Records drawn from a dataset
- - - - -
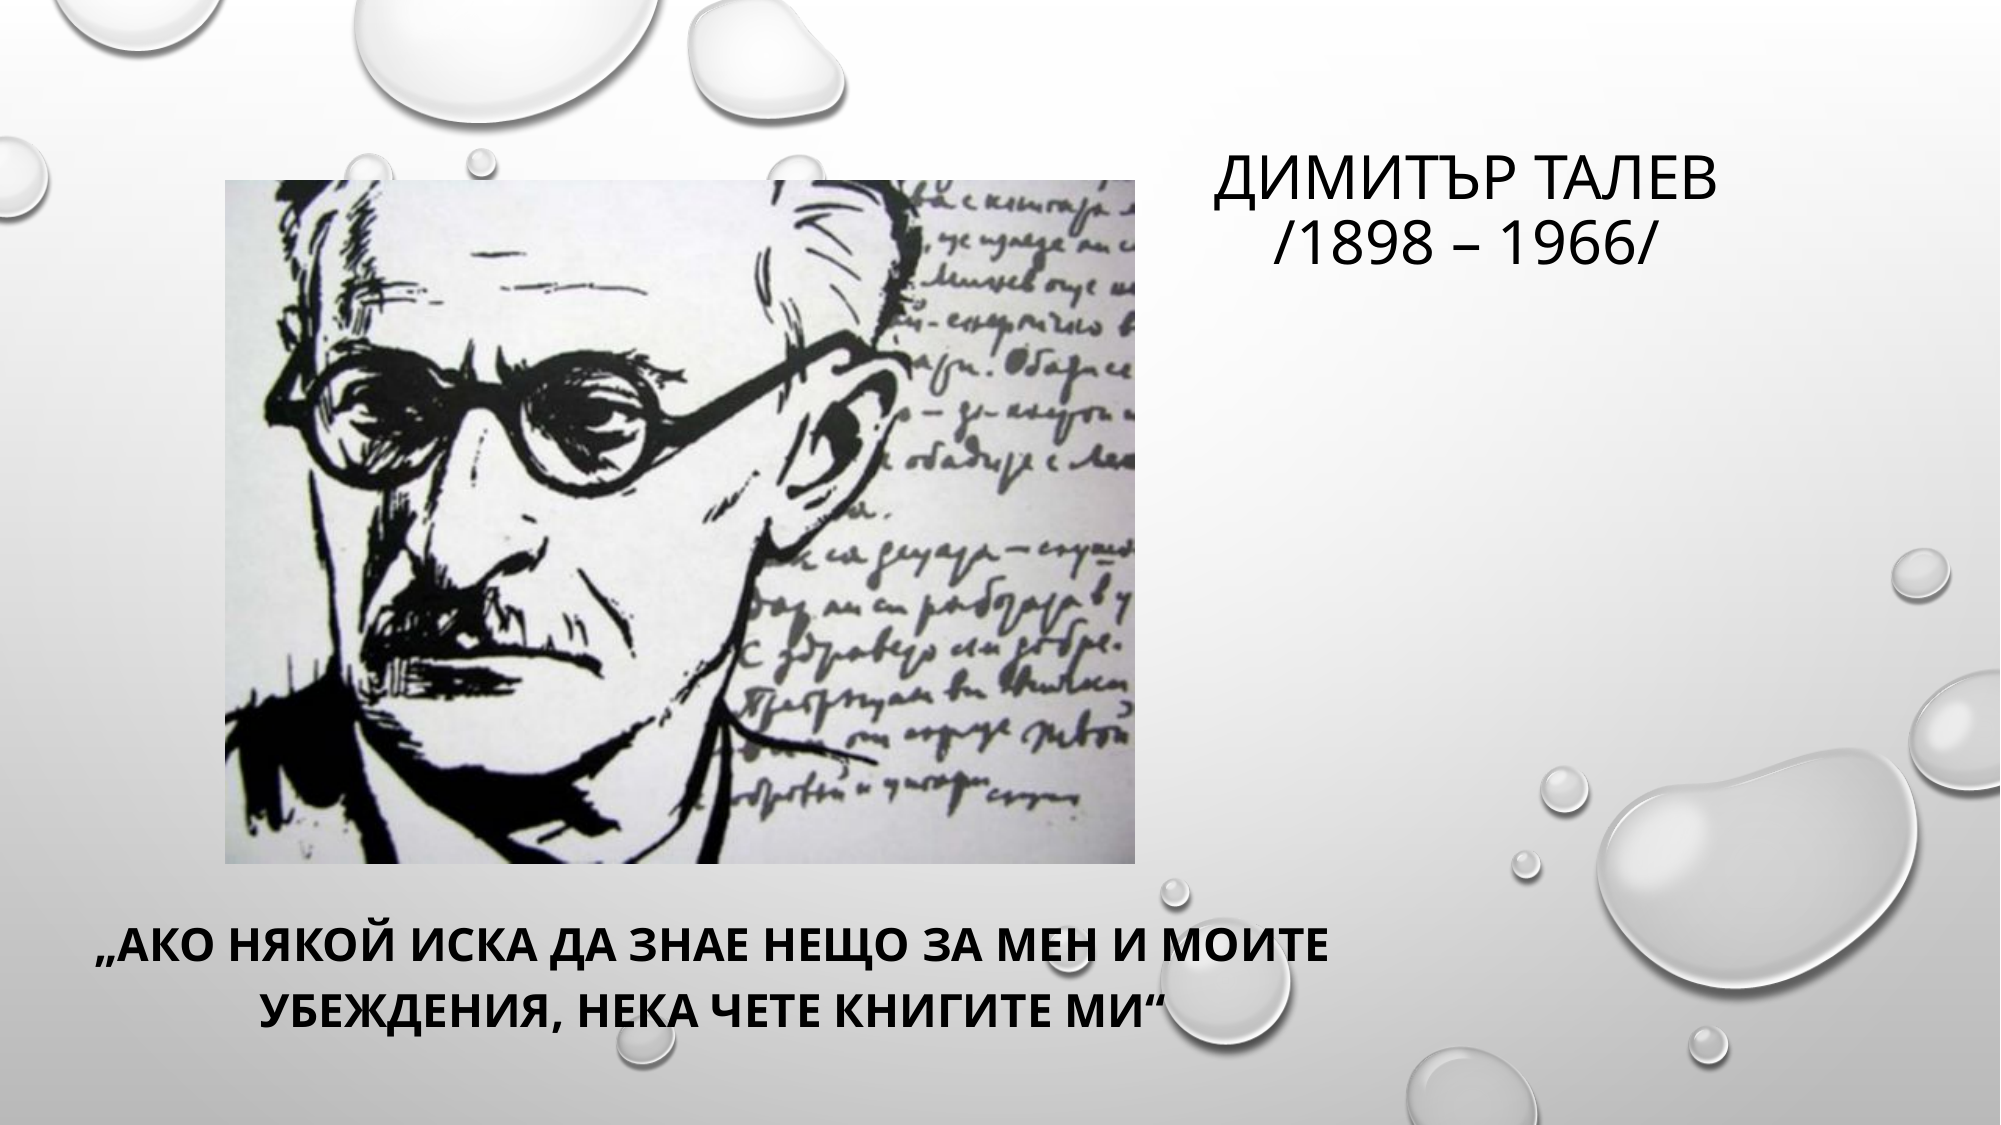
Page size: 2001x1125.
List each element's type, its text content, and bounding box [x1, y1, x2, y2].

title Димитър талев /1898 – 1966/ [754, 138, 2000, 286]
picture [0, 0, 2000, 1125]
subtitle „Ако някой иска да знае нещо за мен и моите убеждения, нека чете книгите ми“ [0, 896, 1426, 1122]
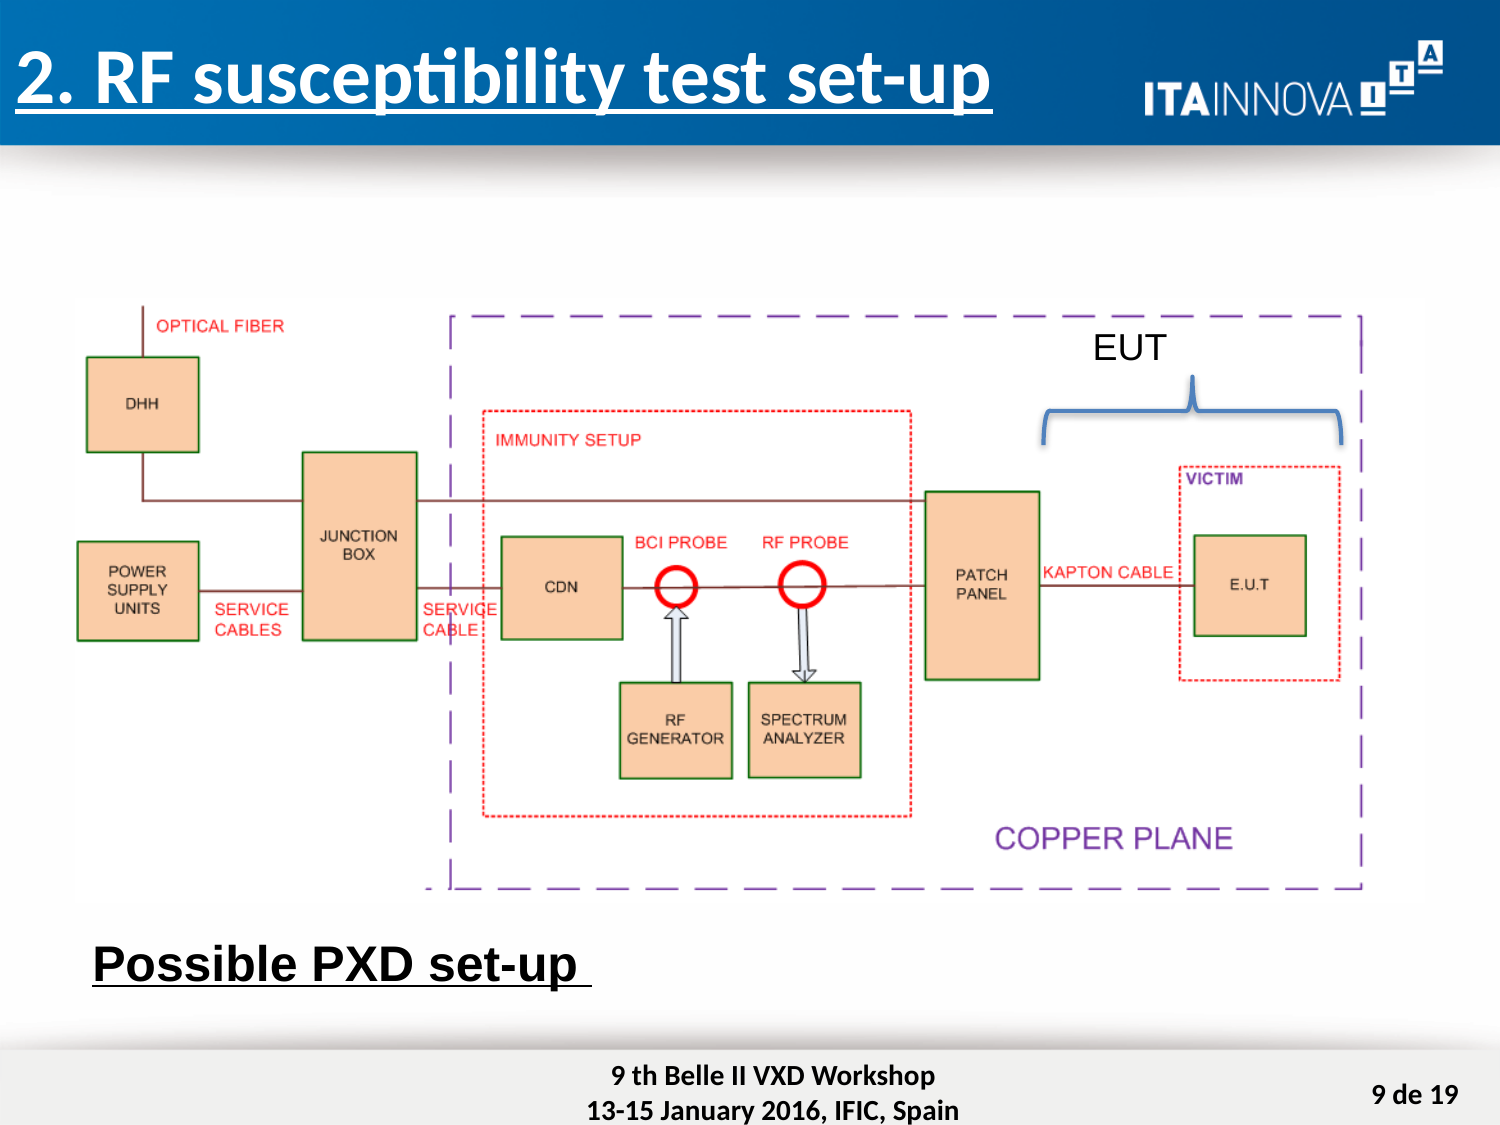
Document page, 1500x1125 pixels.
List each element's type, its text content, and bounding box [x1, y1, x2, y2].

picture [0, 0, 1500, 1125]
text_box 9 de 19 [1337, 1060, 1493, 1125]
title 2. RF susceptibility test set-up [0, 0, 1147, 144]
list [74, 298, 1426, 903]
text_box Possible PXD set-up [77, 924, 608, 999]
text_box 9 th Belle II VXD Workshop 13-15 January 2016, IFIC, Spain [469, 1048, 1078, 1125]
- - - - -
■ **WORK ORDER**:
Although the records contain pictures, return only their text, exactly as written.

■ **RESULT**:
Page size: 2001x1125.
List each element's type, its text content, and bounding box [x1, y1, x2, y2].

title Димитър талев /1898 – 1966/ [754, 138, 2000, 286]
picture [0, 0, 2000, 1125]
subtitle „Ако някой иска да знае нещо за мен и моите убеждения, нека чете книгите ми“ [0, 896, 1426, 1122]
Document page, 1500x1125 pixels.
List each element's type, its text content, and bounding box [x1, y1, x2, y2].

picture [0, 0, 1500, 1125]
text_box 9 de 19 [1337, 1060, 1493, 1125]
title 2. RF susceptibility test set-up [0, 0, 1147, 144]
list [74, 298, 1426, 903]
text_box Possible PXD set-up [77, 924, 608, 999]
text_box 9 th Belle II VXD Workshop 13-15 January 2016, IFIC, Spain [469, 1048, 1078, 1125]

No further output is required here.